OCREVUS™ is the proprietary name submitted to the FDA for the investigational medicine ocrelizumab.
Ocrelizumab is an investigational, humanized monoclonal antibody designed to selectively target CD20-positive B cells. CD20-positive B cells are a specific type of immune cell thought to be a key contributor to myelin (nerve cell insulation and support) and axonal (nerve cell) damage, which can result in disability in people with MS. Based on preclinical studies, ocrelizumab binds to CD20 cell surface proteins expressed on certain B cells, but not on stem cells or plasma cells, and therefore important functions of the immune system may be preserved.
In addition to ORATORIO, the Phase III clinical development program for ocrelizumab includes OPERA I and OPERA II, which are randomized, double-blind, double-dummy, global multi-center studies in people with relapsing forms of MS.
About the ORATORIO study in PPMS
ORATORIO is a Phase III, randomized, double-blind, global multi-center study evaluating the efficacy and safety of ocrelizumab compared with placebo in 732 people with PPMS.2 The primary endpoint of the study was time to onset of confirmed disability progression (CDP) sustained for at least 12 weeks.
CDP measures a sustained protocol-defined increase in a patient’s Expanded Disability Status Scale (EDSS) score. The EDSS is based on a physical and neurological exam of eight systems throughout the body. The functional systems include vision, coordination, limb movement, strength, thinking abilities, bowel and bladder control, sensation and walking ability.
About multiple sclerosis
Multiple sclerosis (MS) is a chronic disease that affects an estimated 2.3 million people around the world, for which there is currently no cure.3,4 MS occurs when the immune system abnormally attacks the insulation and support around nerve cells (myelin sheath) in the brain, spinal cord and optic nerves, causing inflammation and consequent damage. Damage to these nerves can cause a wide range of symptoms, including muscle weakness, fatigue and difficulty seeing, and may eventually lead to progressive disability.5,6,7
Primary progressive MS (PPMS) is a debilitating form of MS characterized by steadily worsening symptoms but typically without distinct relapses or periods of remission.1 Approximately one in 10 people with MS are diagnosed with the primary progressive form of the disease. There are no approved treatments for PPMS.
About Genentech in neuroscience
Neuroscience is a major focus of research and development at Genentech and Roche. The company’s goal is to develop treatment options based on the biology of the nervous system to help improve the lives of people with chronic and potentially devastating diseases. Roche has more than a dozen investigational medicines in clinical development for diseases that include multiple sclerosis, Alzheimer’s disease, spinal muscular atrophy, Parkinson’s disease, Down syndrome and autism.

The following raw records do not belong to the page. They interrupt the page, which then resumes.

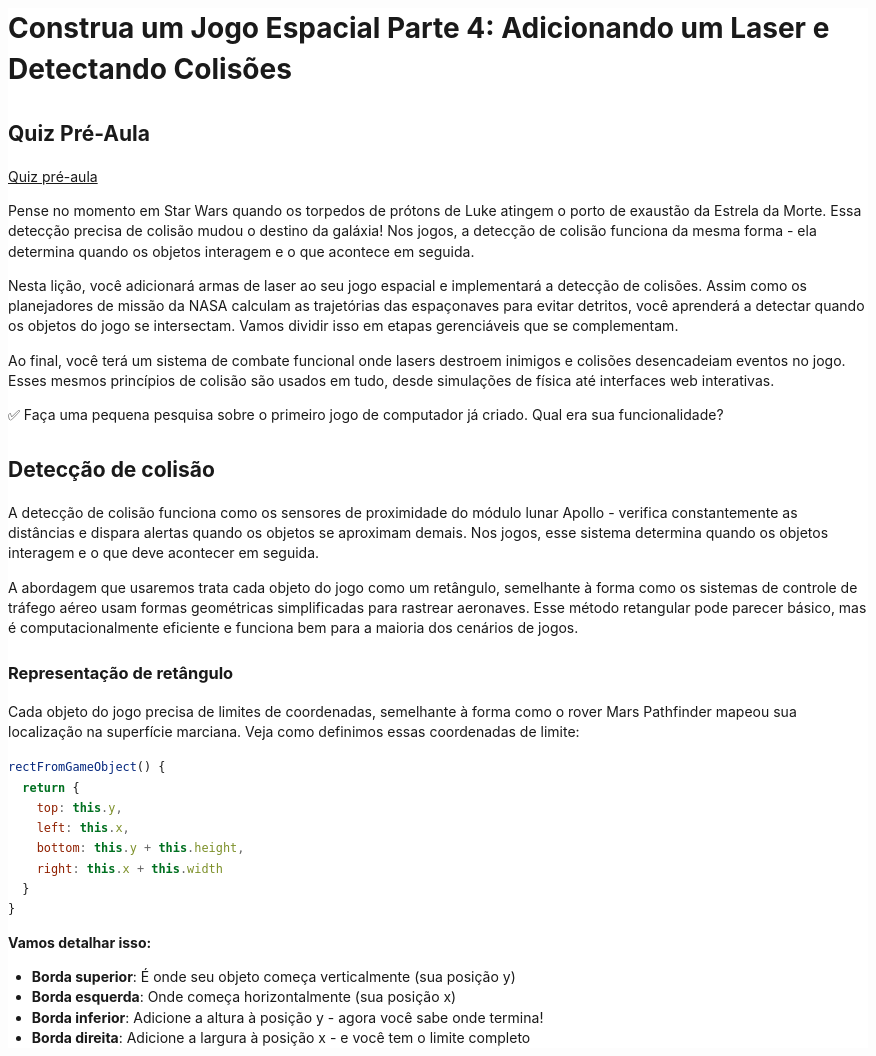 
# Construa um Jogo Espacial Parte 4: Adicionando um Laser e Detectando Colisões

## Quiz Pré-Aula

[Quiz pré-aula](https://ff-quizzes.netlify.app/web/quiz/35)

Pense no momento em Star Wars quando os torpedos de prótons de Luke atingem o porto de exaustão da Estrela da Morte. Essa detecção precisa de colisão mudou o destino da galáxia! Nos jogos, a detecção de colisão funciona da mesma forma - ela determina quando os objetos interagem e o que acontece em seguida.

Nesta lição, você adicionará armas de laser ao seu jogo espacial e implementará a detecção de colisões. Assim como os planejadores de missão da NASA calculam as trajetórias das espaçonaves para evitar detritos, você aprenderá a detectar quando os objetos do jogo se intersectam. Vamos dividir isso em etapas gerenciáveis que se complementam.

Ao final, você terá um sistema de combate funcional onde lasers destroem inimigos e colisões desencadeiam eventos no jogo. Esses mesmos princípios de colisão são usados em tudo, desde simulações de física até interfaces web interativas.

✅ Faça uma pequena pesquisa sobre o primeiro jogo de computador já criado. Qual era sua funcionalidade?

## Detecção de colisão

A detecção de colisão funciona como os sensores de proximidade do módulo lunar Apollo - verifica constantemente as distâncias e dispara alertas quando os objetos se aproximam demais. Nos jogos, esse sistema determina quando os objetos interagem e o que deve acontecer em seguida.

A abordagem que usaremos trata cada objeto do jogo como um retângulo, semelhante à forma como os sistemas de controle de tráfego aéreo usam formas geométricas simplificadas para rastrear aeronaves. Esse método retangular pode parecer básico, mas é computacionalmente eficiente e funciona bem para a maioria dos cenários de jogos.

### Representação de retângulo

Cada objeto do jogo precisa de limites de coordenadas, semelhante à forma como o rover Mars Pathfinder mapeou sua localização na superfície marciana. Veja como definimos essas coordenadas de limite:

```javascript
rectFromGameObject() {
  return {
    top: this.y,
    left: this.x,
    bottom: this.y + this.height,
    right: this.x + this.width
  }
}
```

**Vamos detalhar isso:**
- **Borda superior**: É onde seu objeto começa verticalmente (sua posição y)
- **Borda esquerda**: Onde começa horizontalmente (sua posição x)
- **Borda inferior**: Adicione a altura à posição y - agora você sabe onde termina!
- **Borda direita**: Adicione a largura à posição x - e você tem o limite completo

Founded 40 years ago, Genentech (gene.com) is a leading biotechnology company that discovers, develops, manufactures and commercializes medicines to treat patients with serious or life-threatening medical conditions. The company, a member of the Roche Group, has headquarters in South San Francisco, California.
All trademarks used or mentioned in this release are protected by law.
1. MS International Federation.
2. F. Hoffmann-La Roche. ClinicalTrials.gov NCT01194570. National Library of Medicine.
3. Multiple Sclerosis International Federation. (2013). Atlas of MS 2013.
4. National Institutes of Health-National Institute of Neurological Disorders and Stroke. (2015). Multiple Sclerosis: Hope Through Research.
5. Ziemssen T. (2005). Modulating processes within the central nervous system is central to therapeutic control of multiple sclerosis. J Neurol, 252(Suppl 5), v38-v45.
6. Hauser S.L. et al. (2012). Multiple sclerosis and other demyelinating diseases. In Harrison’s Principles of Internal Medicine (pp.3395-3409). New York, NY: McGraw Hill Medical.
7. Hadjimichael O. et al. (2007). Persistent pain and uncomfortable sensations in persons with multiple sclerosis. Pain, 127(1-2), 35-41.